If you are like most people, working in your garden is relaxing. But what if it could also be dangerous? As it turns out, there are actually quite a few plants that could potentially be hazardous for your health. They may be growing right in your own backyard. It is even possible that you planted them there yourself, in pursuit of a beautiful backyard landscaping project.

Most Common Hazardous Plants

Poison Ivy is one of the most widely found plants, yet one of the most hazardous. Nearly every gardener has at least heard of it.  It generally causes an itchy rash that may or may not require medical attention, depending on the level of exposure and your tolerance to the plant. It is best to avoid this poison ivy whenever possible any time you are working on your landscape maintenance.

The American pokeweed is also a very common plant found nearly nationwide. Unfortunately, the dark purple/blackberries that grow on this plant are poisonous, especially for small children. Ingesting them can make you very ill.

Tulips, daffodils, hydrangea, wisteria, and rhododendron are all plants that are commonly found in gardens and backyards because they produce beautiful and colorful flowers. However, each of these plants can be very dangerous if they are ingested by people or animals. This may not be enough of a reason to want to get rid of all of them. If you have no concern of a person or animal ingesting something from your landscaping, then it would not matter if these are present.

These plants are all quite beautiful and are often used in lawn and garden maintenance or design, to create areas of bright colors. Other examples of hazardous plants include:

  • Oleander
  • Rosary Pea
  • White Snakeroot
  • Deadly Nightshade
  • Water Hemlock
  • Rhubarb
  • Foxglove
  • Dieffenbachia
  • Yew
  • Philodendron
  • Devil’s Helmet
  • Angel’s Trumpet

If you have small children or pets that play and spend time in your yard, it is very important to ensure that you do not have these plants in an easily accessible area. For many of these hazardous plants, a significant amount of the plant has to be ingested for it to pose any kind of problem. In the case of rhubarb, for example, a person would need to eat around twelve pounds of the leaves in order for it to really make them sick.

Some of the other plants are extremely toxic and can make a person ill even in very small amounts. Deadly nightshade is, of course, one example, but so is the lily of the valley and foxglove plants.

Some of these plants do not even have to be ingested in order to make a person very ill. Deadly nightshade can cause skin irritation by simply touching it. The devil’s helmet plant is beautiful, but it has been known to be deadly from just touching it.

What Should You Do To Protect Your Family and Pets

Pictures of all of these plants can be found online. It would be a good idea to familiarize yourself with their appearance. This will allow you to identify any of these potentially dangerous plants that may be in your backyard or garden. Then you can decide if you want them removed or if you are comfortable with their location.

In some cases, the plant may not pose any kind of threat, particularly if everyone that comes into your yard knows not to eat anything that they may find.
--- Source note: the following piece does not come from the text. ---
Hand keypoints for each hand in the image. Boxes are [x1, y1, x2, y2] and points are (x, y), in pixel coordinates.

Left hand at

For example, with tulips, the bulb is the most hazardous part of the plant, so as long as no one will be digging up your tulip bulbs and eating them, everyone will be perfectly safe.
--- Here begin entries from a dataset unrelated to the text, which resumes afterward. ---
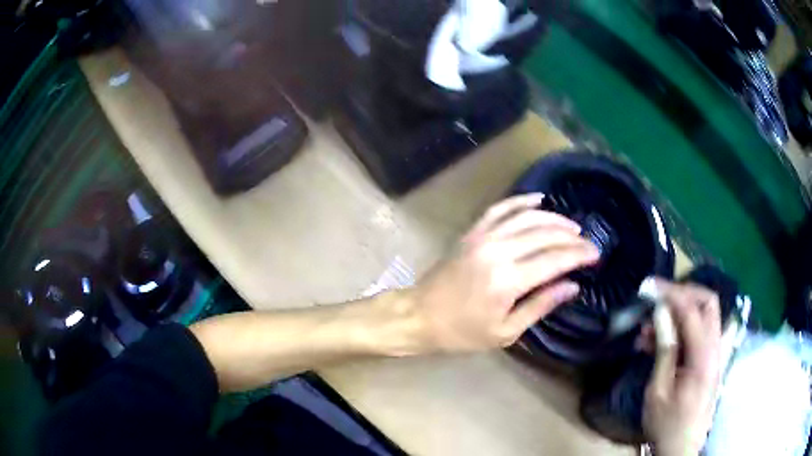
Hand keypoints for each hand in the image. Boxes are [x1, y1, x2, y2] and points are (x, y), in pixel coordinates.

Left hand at [407, 194, 599, 352]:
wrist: (420, 316)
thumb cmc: (462, 332)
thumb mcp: (505, 332)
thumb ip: (540, 305)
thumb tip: (572, 286)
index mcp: (508, 281)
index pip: (555, 259)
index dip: (579, 255)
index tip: (596, 254)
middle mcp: (498, 251)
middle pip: (545, 235)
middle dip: (572, 237)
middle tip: (589, 242)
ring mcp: (483, 237)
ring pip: (527, 217)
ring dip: (553, 218)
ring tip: (572, 226)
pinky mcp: (472, 232)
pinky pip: (500, 209)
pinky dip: (521, 201)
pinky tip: (538, 200)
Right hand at [643, 280, 721, 455]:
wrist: (681, 448)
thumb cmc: (667, 424)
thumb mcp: (659, 391)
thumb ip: (665, 350)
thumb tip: (661, 313)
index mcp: (704, 358)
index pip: (693, 310)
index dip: (671, 294)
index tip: (649, 287)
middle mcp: (716, 349)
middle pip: (708, 303)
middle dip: (683, 293)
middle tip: (658, 299)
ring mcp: (716, 353)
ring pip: (705, 315)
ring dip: (680, 312)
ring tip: (649, 327)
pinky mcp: (711, 360)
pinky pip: (701, 332)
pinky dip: (683, 328)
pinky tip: (660, 340)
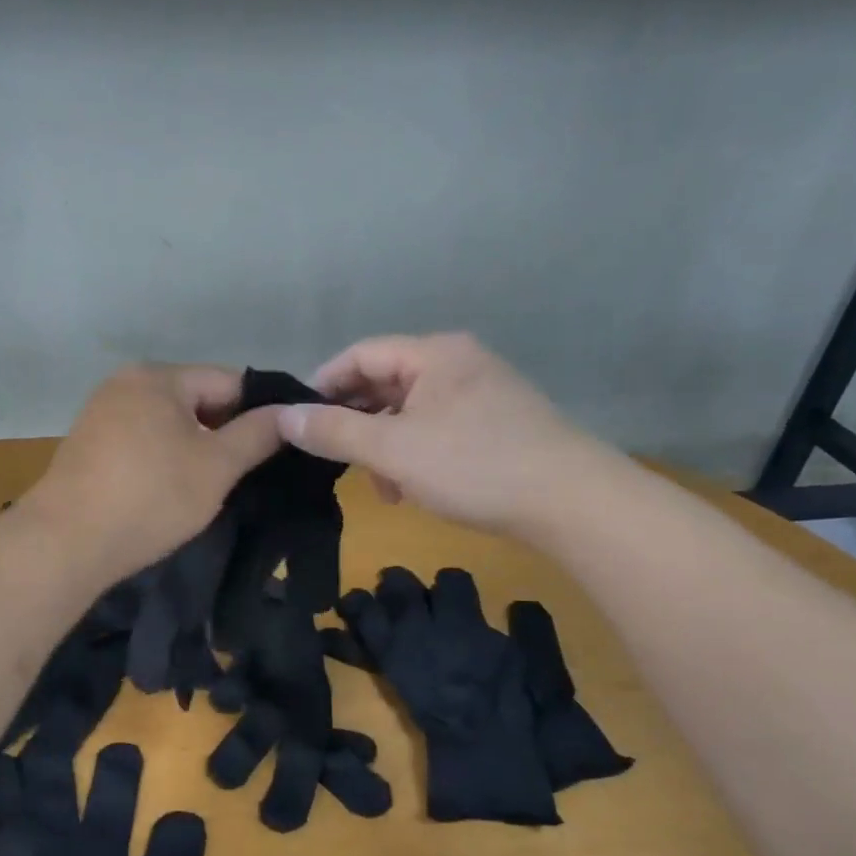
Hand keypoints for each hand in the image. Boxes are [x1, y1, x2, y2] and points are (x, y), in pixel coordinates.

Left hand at [24, 365, 283, 579]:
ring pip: (169, 423)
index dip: (260, 412)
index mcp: (158, 376)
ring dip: (194, 447)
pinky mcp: (87, 444)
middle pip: (196, 399)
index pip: (229, 381)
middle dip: (224, 432)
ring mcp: (101, 412)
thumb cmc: (150, 497)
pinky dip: (163, 458)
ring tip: (211, 485)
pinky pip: (141, 440)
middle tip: (246, 473)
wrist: (66, 542)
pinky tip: (169, 489)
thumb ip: (258, 434)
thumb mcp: (217, 467)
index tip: (279, 447)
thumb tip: (291, 413)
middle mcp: (126, 382)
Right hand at [277, 333, 618, 536]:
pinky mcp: (498, 424)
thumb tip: (283, 418)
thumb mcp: (393, 450)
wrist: (572, 502)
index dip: (323, 384)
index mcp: (434, 353)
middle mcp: (459, 362)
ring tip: (381, 487)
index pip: (360, 354)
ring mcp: (483, 392)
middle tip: (335, 460)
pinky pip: (438, 429)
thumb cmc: (474, 465)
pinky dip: (416, 454)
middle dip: (356, 423)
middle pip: (386, 382)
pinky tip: (414, 488)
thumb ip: (334, 432)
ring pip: (411, 411)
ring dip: (386, 446)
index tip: (298, 421)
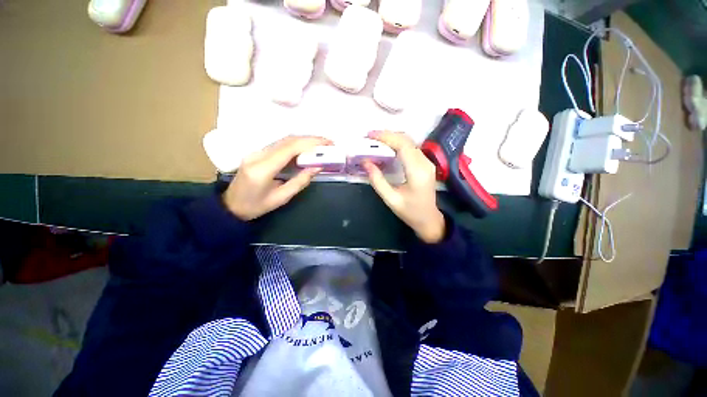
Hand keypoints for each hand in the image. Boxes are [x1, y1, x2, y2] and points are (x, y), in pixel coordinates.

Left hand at [224, 136, 329, 220]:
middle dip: (310, 139)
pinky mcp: (257, 152)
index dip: (310, 143)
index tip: (327, 143)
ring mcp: (256, 152)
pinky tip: (306, 148)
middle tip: (328, 142)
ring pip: (283, 140)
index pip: (289, 148)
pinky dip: (296, 144)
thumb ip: (300, 181)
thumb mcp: (281, 198)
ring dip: (304, 140)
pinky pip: (279, 144)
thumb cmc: (256, 206)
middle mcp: (258, 155)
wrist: (231, 206)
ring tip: (321, 144)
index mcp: (263, 169)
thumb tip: (317, 167)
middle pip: (287, 140)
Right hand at [364, 131, 445, 243]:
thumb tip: (366, 162)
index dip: (386, 137)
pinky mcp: (426, 164)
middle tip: (370, 136)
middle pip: (406, 140)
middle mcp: (425, 163)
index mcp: (417, 172)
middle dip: (387, 135)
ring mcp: (427, 162)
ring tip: (376, 140)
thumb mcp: (391, 199)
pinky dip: (398, 144)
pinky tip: (388, 147)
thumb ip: (378, 181)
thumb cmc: (410, 212)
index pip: (402, 146)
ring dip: (393, 138)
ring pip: (409, 142)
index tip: (370, 135)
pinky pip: (411, 148)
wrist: (429, 219)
If you decide that you would be more comfortable removing a hazardous plant, landscaping companies are best suited to help you with a safe removal, particularly when it comes to some of the more deadly varieties of plants.
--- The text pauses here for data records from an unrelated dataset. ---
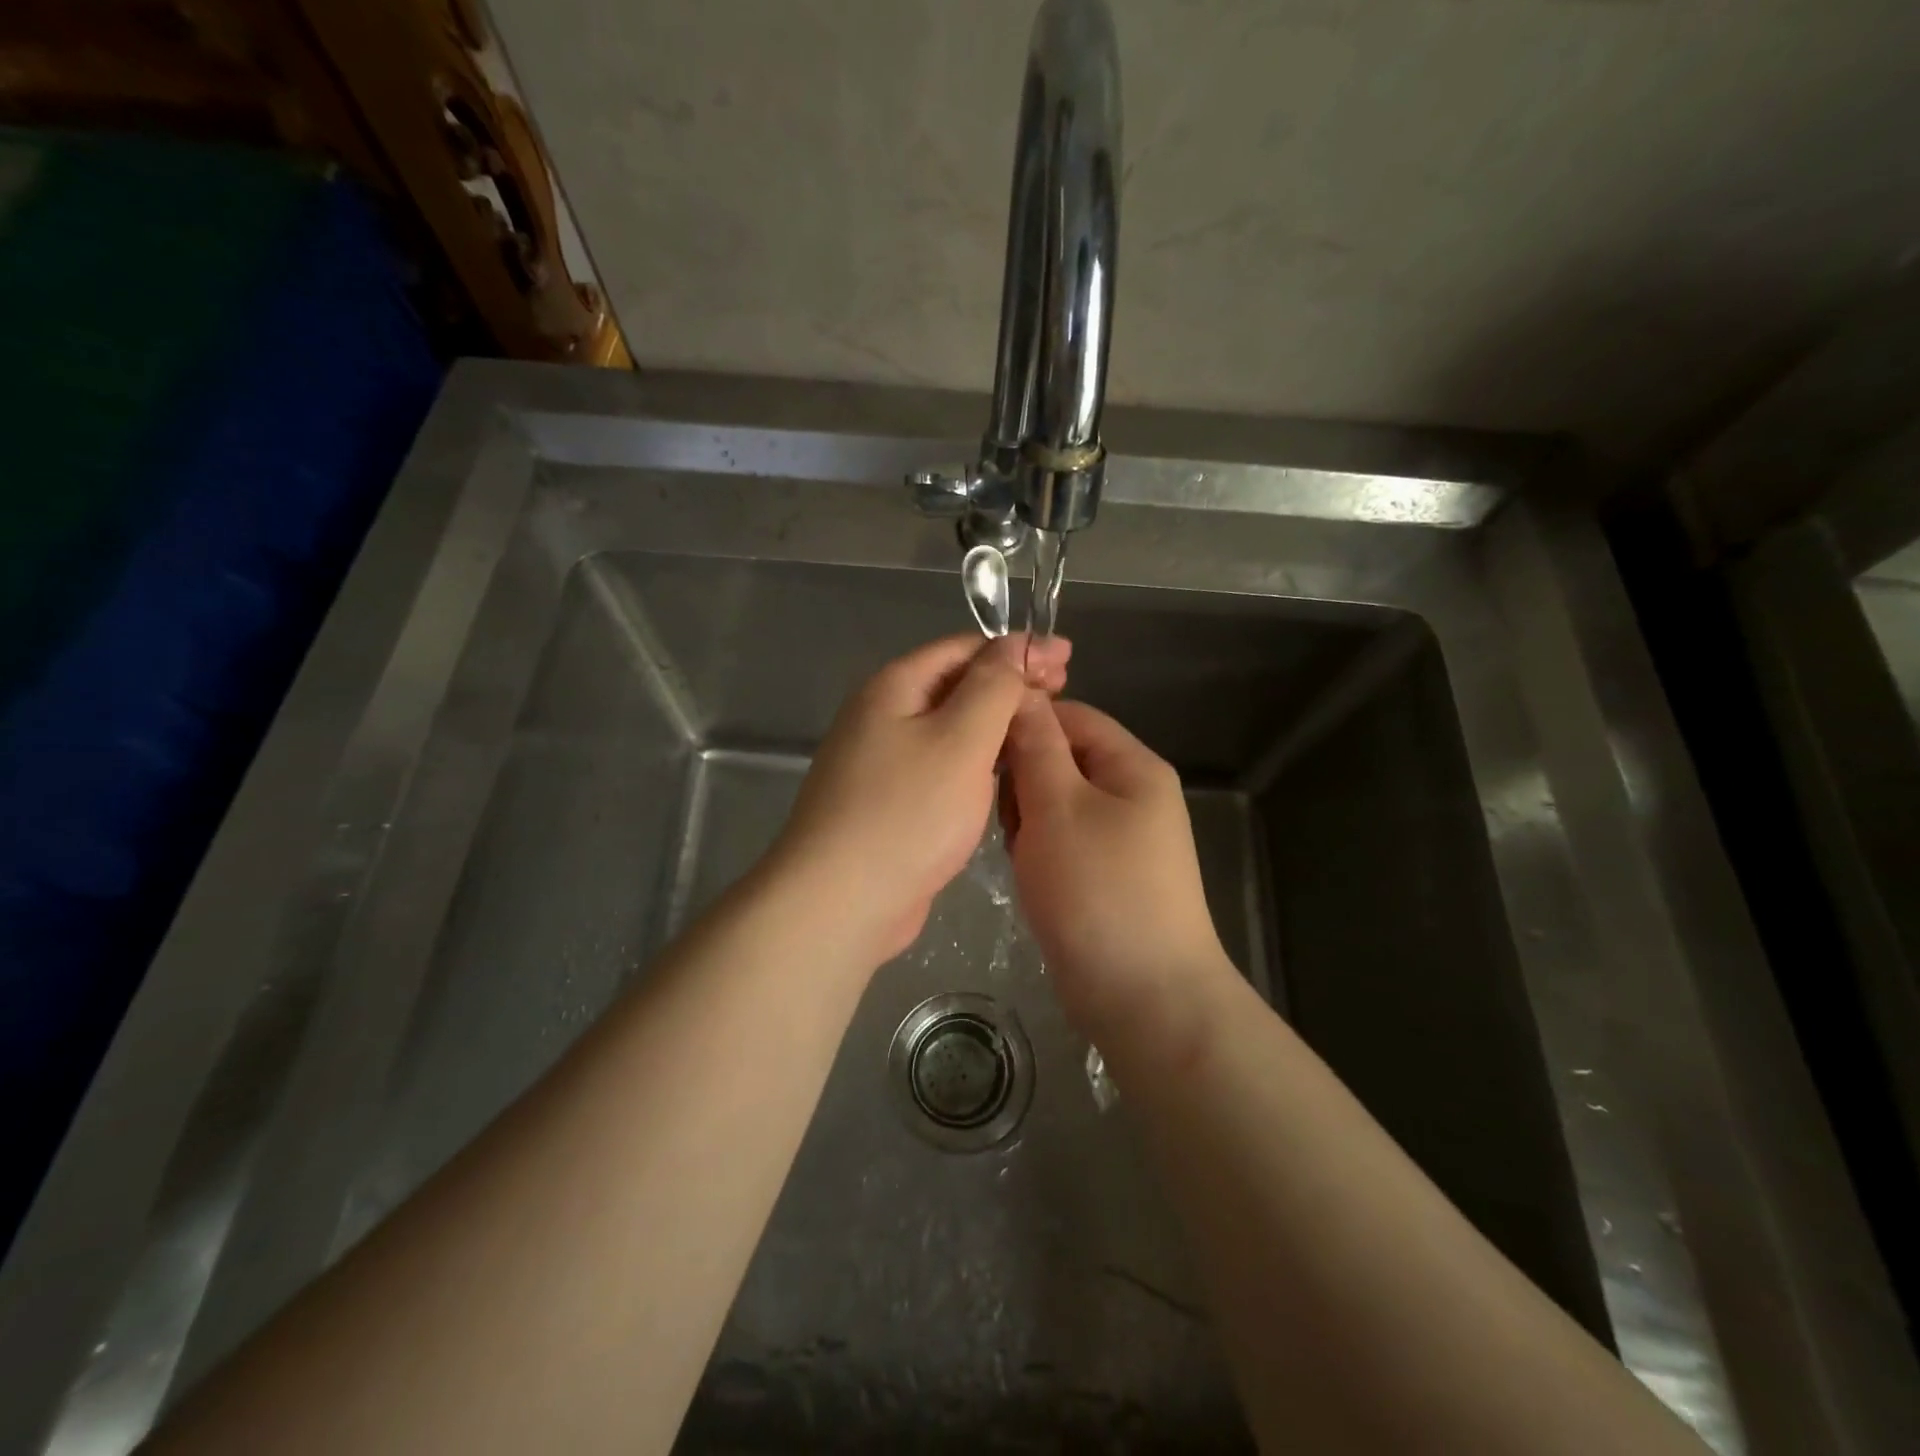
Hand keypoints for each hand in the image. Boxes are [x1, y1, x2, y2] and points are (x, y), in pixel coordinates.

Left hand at [766, 633, 1071, 967]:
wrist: (842, 901)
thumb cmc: (908, 812)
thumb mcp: (961, 738)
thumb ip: (995, 685)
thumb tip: (1017, 644)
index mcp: (895, 687)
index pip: (965, 648)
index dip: (1018, 649)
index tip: (1067, 660)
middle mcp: (882, 715)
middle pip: (956, 685)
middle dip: (1010, 684)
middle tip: (1063, 692)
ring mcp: (882, 761)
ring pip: (950, 729)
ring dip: (995, 724)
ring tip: (1041, 730)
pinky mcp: (890, 802)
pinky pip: (941, 766)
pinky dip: (975, 761)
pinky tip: (1003, 774)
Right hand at [1001, 696, 1231, 1046]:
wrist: (1143, 997)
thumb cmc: (1098, 890)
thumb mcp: (1058, 806)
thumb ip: (1036, 746)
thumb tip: (1020, 693)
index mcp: (1133, 766)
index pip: (1070, 716)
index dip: (1023, 723)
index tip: (980, 749)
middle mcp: (1132, 794)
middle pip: (1062, 759)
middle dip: (1023, 780)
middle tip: (1003, 815)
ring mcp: (1121, 837)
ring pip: (1055, 802)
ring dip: (1027, 819)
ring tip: (1017, 850)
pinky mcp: (1105, 874)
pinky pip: (1061, 840)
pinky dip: (1038, 849)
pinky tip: (1028, 873)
This is especially true with those plants that can be dangerous or deadly simply from coming into contact with your skin; a professional will be much better suited to handle the removal, as they will be aware of the potential hazards of the plant and have the necessary equipment to safely remove and dispose of it. Sometimes simply pulling it and putting it in a trash bag or composting it can be just as dangerous as leaving it in your yard.